WHAT THE EXERCISE ASKS → Copy out the lines from the one containing "order: Apiales" through the one containing "common name: Hercules'-club", including both.

Saved data entries:
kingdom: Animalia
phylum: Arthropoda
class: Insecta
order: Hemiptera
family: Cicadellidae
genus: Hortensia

==

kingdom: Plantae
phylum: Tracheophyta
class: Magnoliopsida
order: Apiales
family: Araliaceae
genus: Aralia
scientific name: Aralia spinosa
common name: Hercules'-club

EXPECTED ANSWER →
order: Apiales
family: Araliaceae
genus: Aralia
scientific name: Aralia spinosa
common name: Hercules'-club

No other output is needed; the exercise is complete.